Nevertheless, the study highlights the importance of considering shared genetic risk across multiple psychiatric conditions to understand the development of depression during adolescence. Looking forward, Grimes aims to understand how depression symptoms change and interact over time, as well as focusing on genetic factors to improve prediction and treatment for adolescent depression.
“My continuing research will explore the longitudinal dynamics of depression symptoms,” she said. “I am interested in the idea that depression is a complex dynamic system with symptoms interacting over time, moving from unstable to stable states. I am currently looking at changes in symptom networks over time which aligns with the work on trajectories we have done here.”

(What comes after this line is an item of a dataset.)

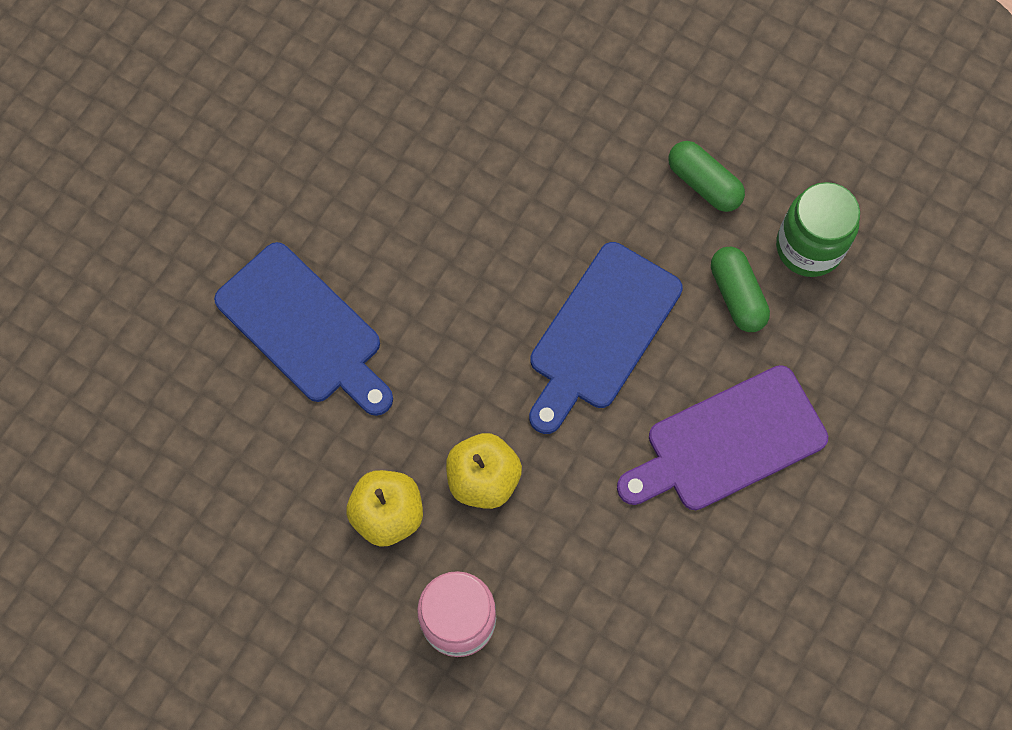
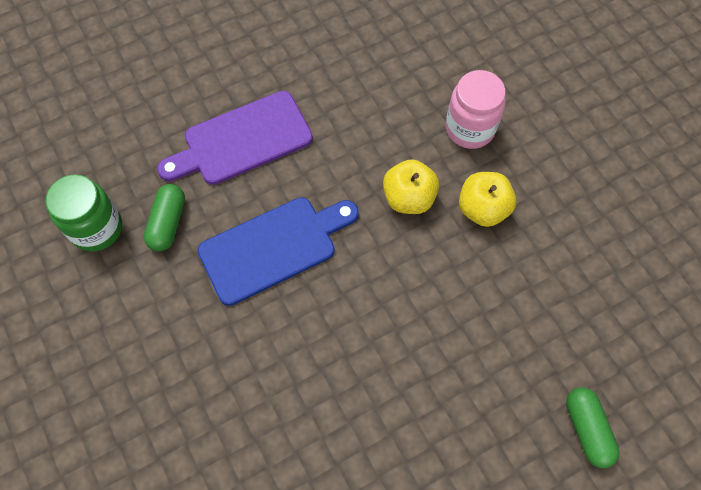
camera: 150 degrees left, 5 degrees down
blue cutting board [214,242,393,416] -> none
purple cutting board [617,365,828,510] -> purple cutting board turned 150 degrees clockwise [157,91,313,185]
green capsule [668,141,745,212] -> green capsule moved to [566,387,620,468]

“On the genomics front, I am looking to determine genetic variants associated with adolescent-onset depression. Using genome-wide association we hope to uncover specific variants for downstream causal analysis, clinical risk prediction and pharmacological targets.”
The study, “Genetic Architectures of Adolescent Depression Trajectories in 2 Longitudinal Population Cohorts,” was authored by Poppy Z. Grimes, Mark J. Adams, Gladi Thng, Amelia J. Edmonson-Stait, Yi Lu, Andrew McIntosh, Breda Cullen, Henrik Larsson, Heather C. Whalley, and Alex S. F. Kwong.